Fraktionschef Michael Müller legte sich fest: „Für einen Fahrradabstellplatz, der mehr als 10 000 Euro kostet, wird es keine Zustimmung der CDU geben.“ Planungsdezernent Frank Meyer erinnerte daran, dass „auch in Plan A bereits Planungskosten“ geflossen seien. Was Müller zu dem Satz herausforderte: „Wenn sie keinen Plan B haben, dann werden wir einen Ratsbeschluss für Plan B aufstellen.“

Flunkert wies die Mitglieder der Kommission darauf hin, dass das GMW aufgrund der Vergabeverordnung nach der zweimalig vergeblichen Ausschreibung nun berechtigt sei, Firmen zu Angeboten aufzufordern. „Es ist uns nun auch möglich, das Projekt in den Betonbau und die übrigen Gewerke aufzuteilen“, sagte Flunkert.

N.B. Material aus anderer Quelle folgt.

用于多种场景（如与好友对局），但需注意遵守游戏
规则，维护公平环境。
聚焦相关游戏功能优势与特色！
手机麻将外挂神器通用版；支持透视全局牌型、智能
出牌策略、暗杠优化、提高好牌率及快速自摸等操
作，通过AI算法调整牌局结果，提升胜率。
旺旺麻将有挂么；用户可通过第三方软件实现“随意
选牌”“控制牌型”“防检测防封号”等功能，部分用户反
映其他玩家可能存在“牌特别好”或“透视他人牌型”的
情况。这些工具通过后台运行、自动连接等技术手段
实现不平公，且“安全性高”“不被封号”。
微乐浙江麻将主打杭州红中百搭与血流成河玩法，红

„Die Bauindustrie ist zurzeit voll ausgelastet. Die Unternehmen ziehen private Bauvorhaben vor. Das liegt nicht allein an den Preisen, sondern an den gesetzlichen Regelungen, die bei öffentlichen Projekten eingehalten werden müssen. Wir haben einen Vorschriftenapparat aufgebaut, der uns aktuell voll ins Gesicht schlägt“, sagte Flunkert.

WUPPERPARK OST

PLÄNE Im sogenannten Wupperpark Ost, dem Geländestreifen, der sich vom Brausenwerth bis zum Köbo- Haus entlang der Wupper zieht, sollen ein Club und ein Kulturzentrum im Tiefbunker sowie an der Oberfläche das Café Cosa und der Info-Pavillon für das Stadtmarketing gebaut werden. Bauträger ist die Tiefbunker Brausenwerth GmbH & Co. KG, dahinter stehen die Unternehmer Markus und Thomas Riedel.

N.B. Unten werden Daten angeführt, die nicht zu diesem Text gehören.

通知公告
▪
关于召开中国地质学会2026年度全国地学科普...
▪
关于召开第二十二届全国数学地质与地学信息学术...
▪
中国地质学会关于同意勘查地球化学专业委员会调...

DISKUSSIONEN Die Stadt will die Gebäude für Café Cosa und den Infopavillon nach der Fertigstellung 2020 kaufen, um sie an den Förderverein für Suchtkranke und Wuppertal Marketing zu vermieten. Die Höhe der Miete hängt von den Baukosten ab. Dass ein Gutachten des Architekten die Kosten um 800 000 Euro niedriger ansetzt, als ein von der Stadt beauftragter Gutachter löst Diskussionen in der Döppersberg- Kommission aus.